Pertanto, alla luce di tale orientamento, il credito può definirsi liquido e quindi determinato sia se venga espresso in un preciso ammontare pecuniario sia se risulti fissato in un certo numero di mensilità di retribuzione, atteso che entrambe le opzioni non vanno considerate autonomamente costituendo invero oggetto di un medesimo petitum.

Tuttavia precisa la S.C., affinché tale metodologia possa ritenersi rispettata dei canoni della liquidità e della certezza del credito occorre che i dati su cui si fonda l’operazione di quantificazione “debbono ricavarsi dal contenuto del titolo medesimo e non da elementi esterni, non desumibili da esso”. In altre parole il titolo esecutivo deve fondarsi su dati comprovati e oggettivamente già determinati, anche nel loro assetto quantitativo, perché così presupposti dalle parti del rapporto di lavoro.

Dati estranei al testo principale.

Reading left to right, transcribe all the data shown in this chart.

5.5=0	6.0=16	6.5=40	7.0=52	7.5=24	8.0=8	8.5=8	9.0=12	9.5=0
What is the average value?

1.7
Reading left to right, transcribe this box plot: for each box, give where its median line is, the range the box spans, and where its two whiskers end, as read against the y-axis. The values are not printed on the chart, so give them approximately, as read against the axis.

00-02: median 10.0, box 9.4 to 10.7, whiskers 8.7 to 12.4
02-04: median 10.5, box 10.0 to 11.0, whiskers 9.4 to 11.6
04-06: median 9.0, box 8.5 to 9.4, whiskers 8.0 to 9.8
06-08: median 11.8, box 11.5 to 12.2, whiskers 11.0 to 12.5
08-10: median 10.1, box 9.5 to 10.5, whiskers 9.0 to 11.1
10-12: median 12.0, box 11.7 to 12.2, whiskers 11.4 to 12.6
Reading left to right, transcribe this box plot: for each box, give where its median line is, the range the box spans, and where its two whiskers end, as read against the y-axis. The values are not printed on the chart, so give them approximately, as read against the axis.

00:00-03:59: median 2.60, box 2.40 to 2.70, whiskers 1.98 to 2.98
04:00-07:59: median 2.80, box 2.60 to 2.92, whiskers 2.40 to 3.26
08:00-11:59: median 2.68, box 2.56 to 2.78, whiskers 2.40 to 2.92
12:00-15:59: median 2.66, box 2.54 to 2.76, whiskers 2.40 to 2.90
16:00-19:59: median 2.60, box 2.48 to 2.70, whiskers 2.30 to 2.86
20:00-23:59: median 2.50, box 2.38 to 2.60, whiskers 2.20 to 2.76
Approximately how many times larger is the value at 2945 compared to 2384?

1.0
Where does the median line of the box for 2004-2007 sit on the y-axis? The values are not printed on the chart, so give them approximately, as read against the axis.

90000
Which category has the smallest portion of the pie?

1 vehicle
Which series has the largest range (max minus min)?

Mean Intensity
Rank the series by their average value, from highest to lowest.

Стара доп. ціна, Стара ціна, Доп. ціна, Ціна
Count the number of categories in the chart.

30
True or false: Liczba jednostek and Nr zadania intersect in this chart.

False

La liquidità del credito oggetto di diffida accertativa

Trasponendo tali concetti nell’ambito della diffida accertativa può dedursi che, una volta che il personale ispettivo abbia accertato che la sussistenza del credito di lavoro sia incontroversa e che non ricorrano ostacoli alla sua riscossione, la conseguente quantificazione può essere espressa alternativamente in termini monetari ovvero in formule di sintesi con l’indicazione del numero delle retribuzioni spettanti al lavoratore. L’importante è che il titolo esecutivo contenga al suo interno tutti gli elementi per procedere al conteggio aritmetico della somma accertata. È necessario pertanto che la diffida contenga la generalizzazione delle parti del rapporto di lavoro, la dimensione dell’impresa, la qualifica del lavoratore, il contratto collettivo di riferimento, il periodo temporale di maturazione del credito, la quantificazione oraria e giornaliera della prestazione, la specifica tipologia del credito di lavoro (es. stipendio, straordinario ecc.), lo scaglione fiscale di appartenenza del lavoratore ed eventuali detrazioni per carichi di famiglia. In sostanza occorre che la diffida contenga tutti gli elementi che generalmente vengono utilizzati dal datore di lavoro per la redazione dei documenti contabili e segnatamente della busta paga. Logico corollario è che se la diffida non contiene la quantificazione monetaria del credito e neppure i dati indispensabili per procedere a tale quantificazione, il provvedimento è insuscettibile di validazione esecutiva ai sensi dell’art. 12 D.lgs. n. 124 cit., attesa la carenza del requisito di liquidità, e quindi il provvedimento non può essere utilizzato per attivare l’esecuzione forzata. Ebbene la carenza di liquidità del credito pare riscontrabile nel provvedimento adottato dagli ispettori nel caso che occupa.

Il caso concreto

Gli ispettori della DTL, all’esito di una verifica ispettiva, hanno accertato che il datore di lavoro non ha corrisposto tre mensilità al lavoratore Tizio. Terminate le operazioni hanno adottato nei confronti del datore di lavoro un provvedimento di diffida accertativa con cui hanno intimato a quest’ultimo di pagare le tre mensilità di retribuzione senza tuttavia quantificare il credito né specificare i requisiti mediante i quali procedere al calcolo della retribuzione. Considerato che per la determinazione dell’importo si rendono necessari elementi estranei al procedimento ispettivo, ad avviso degli scriventi la diffida accertativa non pare suscettibile di essere validata con decreto direttoriale e quindi di acquisire valenza esecutiva.


NOTE

i Cass. civ., 25/02/1983, n. 1455.

ii Cass. civ. Sez. lavoro, 01/08/2014, n. 17537; Cass. civ. Sez. VI Ordinanza, 05/02/2011, n. 2816; Cass. civ. Sez. lavoro, 23/04/2009, n. 9693; conforme la giurisprudenza di merito: Trib. Foggia Sez. lavoro, 18/03/2013.

iii Cass. civ. Sez. lavoro, 20/06/1990, n. 6177.

iv Cass. civ. Sez. lavoro, 01/08/2014, n. 17537.

v Sono rilevanti a tal fine:

  1. dati identificativi di lavoratore e datore di lavoro; CCNL applicato in azienda;

  2. qualifica ed inquadramento del lavoratore;

  3. data di assunzione;

  4. quantificazione oraria e giornaliera della prestazione;

  5. dichiarazione del lavoratore sul diritto alle detrazioni;

  6. tabelle per il calcolo dell’aliquota Irpef da applicare e delle detrazioni.